Adaptive security also gives flexible workspaces a high level of control, where an IT administrator can cancel a user’s access across your entire network. This can help mitigate the risk of unauthorised devices accessing the network.
To achieve this, network segregation models must be put in place. Tom Zampini, chief product officer at Convene, explained: “Proper network segmentation and a ‘zero trust’ security model for all user devices are key components in securing both coworking and flexible space IT networks, both of which we implement at Convene.”

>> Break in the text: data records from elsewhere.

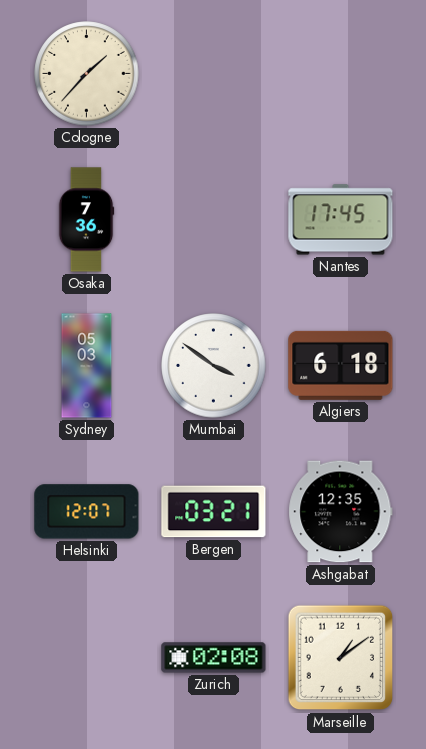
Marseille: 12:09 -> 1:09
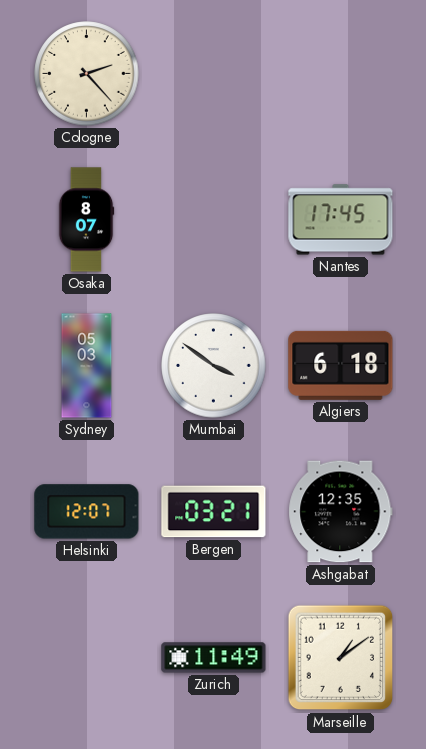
Cologne: 1:37 -> 2:23
Osaka: 7:36 -> 8:07
Zurich: 02:08 -> 11:49
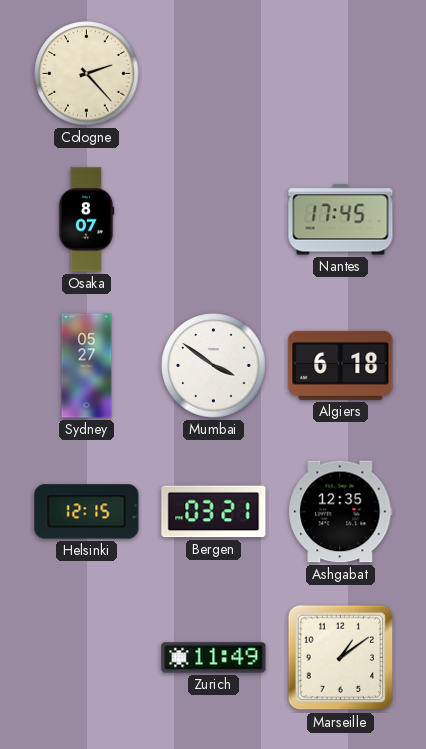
Sydney: 05:03 -> 05:27
Helsinki: 12:07 -> 12:15
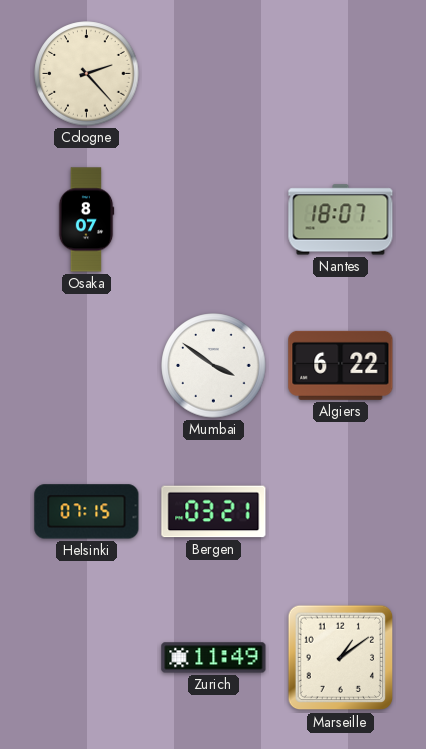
Nantes: 17:45 -> 18:07
Sydney: 05:27 -> none
Algiers: 6:18 -> 6:22
Helsinki: 12:15 -> 07:15
Ashgabat: 12:35 -> none
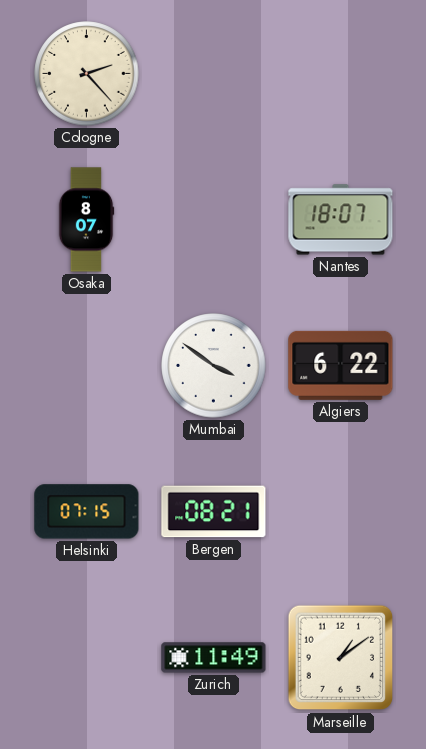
Bergen: 03:21 -> 08:21
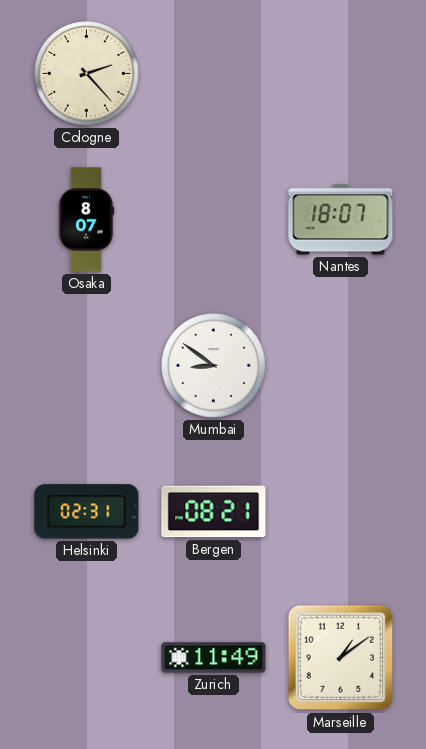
Mumbai: 3:51 -> 8:51
Algiers: 6:22 -> none
Helsinki: 07:15 -> 02:31
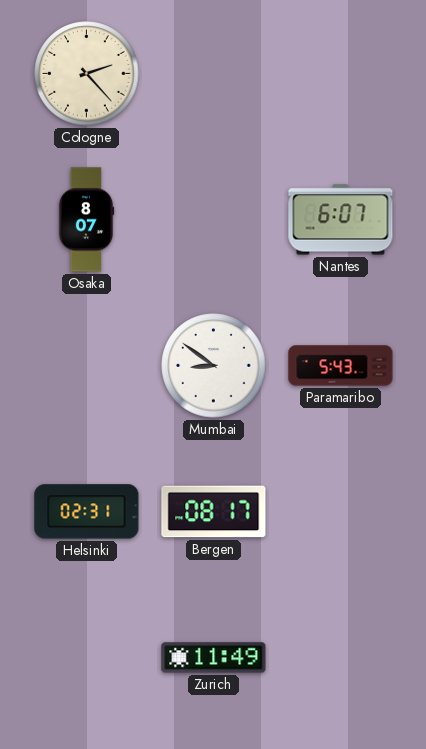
Nantes: 18:07 -> 6:07
Paramaribo: none -> 5:43
Bergen: 08:21 -> 08:17
Marseille: 1:09 -> none
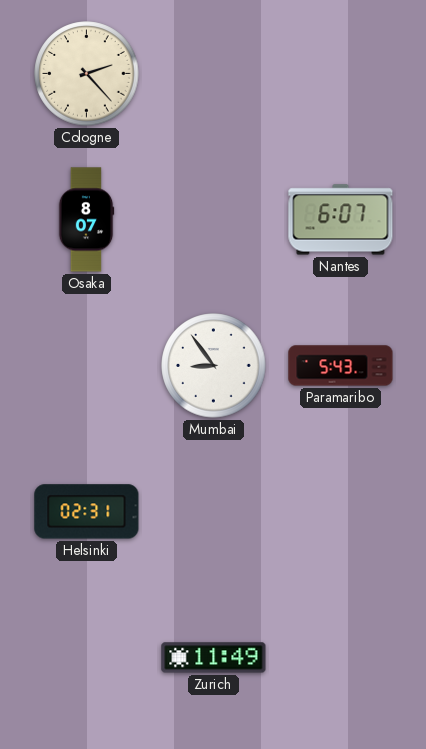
Mumbai: 8:51 -> 8:54
Bergen: 08:17 -> none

“From the customer that just needs ‘really fast wifi’ all the way to the enterprise customer whose internal compliance demands segregated infrastructure, coworking providers must be prepared to serve these customers and all that fall in between. This will require infrastructure designed for customer network segmentation (both physical and virtual) along with secure network access control that challenges all devices for unique network credentials that will automatically place devices on the proper network.”
There is a range of specific measures available to segregate your network from both unwanted users and between your individual members. Victor Vasev, senior director of coworking at Yardi, explained: “Two of the most important steps are VLAN segregation in which each of the members and guests is segregated on the network.”
“In addition, by creating dedicated SSiDs for each member, you are able to segregate each of the members at the SSiD level. This prevents unwanted users from performing malicious tasks such as sniffing a member’s traffic,” Vasev added.
The physical security of the space itself is also a commonly overlooked issue, according to Schoen, who added: “A lot of breaches come from hackers accessing information on-site. Cloud-based door lock solutions, such as Kisi, can make granting and denying access to defined areas much easier than it has been in the past. These newer solutions are fantastic for these more fluid shared spaces.”
To summarise, workspace operators may want to consider the following:
- A cloud-based infrastructure to enable easy-to-manage adaptive security measures.
- Separate VLANS and networks for your wired network for different users (including staff, members and guests) and your shared resources, such as your printers.
- Authenticating members and separating them from guest users on your wifi network.
- Physical security measures to prevent hackers from entering your space.
- Device-level security to keep member equipment separate from other member networks, letting them manage their own firewall and equipment.